• **Исходный текст**

┄┄┄┄┄┄┄┄┄┄

В назначенный день я прямо со службы отправилась в ресторан.
…
Войдя в ресторан, я сразу увидела невысокую, темноволосую тетю и рядом с нею юношу в мешковатом сером костюме, купленном в магазине готового платья и ослепительно новом. На молодом человеке были открытые туфли, узкий черный галстук и новое кепи. Надо отметить, что это был первый и последний раз, когда нам довелось видеть Джека Лондона в жилете и крахмальном воротничке.
Первое, что мне бросилось в глаза и запомнилось на многие годы, – это широко раскрытые большие, прямые серые глаза, скромная спокойная манера держаться и, главное, довольно большой красивый рот с особыми, глубокими, загнутыми к верху углами. И на всем этом какой-то отпечаток чистоты, нетронутости, так странно противоречащей слухам о романтическом, пожалуй, даже сомнительном прошлом этого широкоплечего, как матрос, двадцатичетырехлетнего юноши, члена опасной Оклендской шайки, пирата, бродяги, авантюриста-золотоискателя… не говоря уже о тюремном заключении, которому он был подвергнут. То, что он был деятельным членом Социалистической рабочей партии, меня не пугало, хотя его социализм был более суров, более воинственен, чем тот, к которому я привыкла дома.
Не помню, о чем мы говорили за завтраком. Помню только, что он проявил интерес к моей работе, когда узнал, что я материально независима. Услыхав обращение тети ко мне, он взглянул на меня в упор и повторил, как бы вслушиваясь:
– Чармиан… Чармиан… какое прекрасное имя…
Нет такого человека, женщины или мужчины, который мог бы теперь, после смерти Джека, выйти и сказать: «Это я уговорил Джека поступить в школу, это я подал ему мысль, это я создал Джека Лондона…» Джек сам «себя создал». Всем, чего он достиг в жизни, он был обязан исключительно себе.
Клодсли Джонс,
Предсказываю, что будет великим. Сказал ему, чтобы не разочаровал меня. Он не разочарует.
Анна Струнская (1877–1964),
Мы встретились с Джеком на лекции Остина Леви в конце 1899 года. Мы оба устремились к трибуне поприветствовать оратора. В это время кто-то из знакомых спросил: «Хотите познакомиться? Это – Джек Лондон, товарищ, который говорит на улицах Окленда. Он был в Клондайке и теперь пишет рассказы для заработка». Мы пожали друг другу руки и стали разговаривать. Я чувствовала необычайную радость, как будто встретила Лассаля, Карла Маркса или Байрона в молодости, так отчетливо я чувствовала, что имею дело с исторической личностью. Почему? Я не могла бы сказать. Может быть, потому что это действительно было так, что он действительно принадлежал к немногим бессмертным.

┄┄┄┄┄┄┄┄┄┄

• **Собранные материалы**
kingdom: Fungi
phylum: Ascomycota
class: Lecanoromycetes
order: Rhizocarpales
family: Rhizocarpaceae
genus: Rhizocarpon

┄┄┄┄┄┄┄┄┄┄

• **Задания**
**1)** Где и когда, по воспоминаниям о Джеке Лондоне, Анна Струнская с ним познакомилась?
**2)** Продолжите воспоминания о Джеке Лондоне, начав сразу после их последней фразы.
Строки здесь ни при чём.

• **Ответы по порядку**
**1)** На лекции Остина Леви в конце 1899 года.

**2)**
Разве может тот, кто знал Джека Лондона, забыть его, и разве может жизнь забыть о том, кто был неотъемлемой ее частью? Он был сама молодость, само приключение, роман. Он был поэтом и мыслителем, был верным другом, умел любить великой любовью и был крепко любим. Никакими словами не описать своеобразие личности, отличающее его от остальных смертных мира. Как передать особенность магнетизма и поэтических свойств его натуры?
Он вышел из той самой бездны, которая поглотила миллионы молодых людей его поколения и поколений предшествующих. Он добился высокого жизненного уровня, но не гнался за богатством. Что-то было в нем и от Наполеона, и от Ницше. Но ницшеанские взгляды были им преобразованы в социалистические, и благодаря своему наполеоновскому темпераменту он крепко-накрепко уверовал в успех, которого добился. Впечатлительный и эмоциональный по натуре, он заставил себя твердо держаться избранного пути. Он жил строго по распорядку. Его нормой была тысяча слов в день, отредактированных и перепечатанных. Позволял он себе только четыре с половиной часа сна и регулярно с рассветом принимался за работу.
Вечера посвящались чтению научных трудов, работ по истории и социологии. Он называл это созданием научной базы… В часы отдыха он занимался боксом, фехтованием, плаванием – он был великолепным пловцом. Лондон ходил под парусом и немало часов проводил, пуская змея, – у него их имелся большой выбор.
Только бьющая в нем через край молодость давала ему силы так глубоко ощущать полет времени и чутко ловить каждый час. Жизнь очень коротка. На безделье просто нет времени – таким было его рабочее кредо. И ему было дано так много увидеть в жизни. Ребенок среди людей, он не имел детства. Всюду он видел борьбу и сам был вынужден сражаться. Он называл себя «грубым, суровым, категоричным».
Конечно, он таким не был. Все это лишь его фантазии, возникшие при его впечатлительном характере от пережитого в детстве и юности, от увиденного им на дне жизни… Эти переживания и эта ответная реакция на то, что называют организованным обществом (но что на самом деле является несусветным хаосом), стали фундаментом его жизненной философии.
Как сейчас я вижу его – одной рукой он держит за руль велосипед, а в другой сжимает огромный букет желтых роз, который только что нарвал в своем саду; шапка сдвинута назад, на густые каштановые волосы; большие синие глаза с длинными ресницами смотрят на мир, как звезды. Необыкновенно мужественный и красивый мальчик, доброта и мудрость его взгляда не вяжутся с его молодостью.
Вижу его лежащим в маках, он следит за змеем, парящим над секвойями и нежно им любимыми эвкалиптами – высоко в лазурном калифорнийском небе.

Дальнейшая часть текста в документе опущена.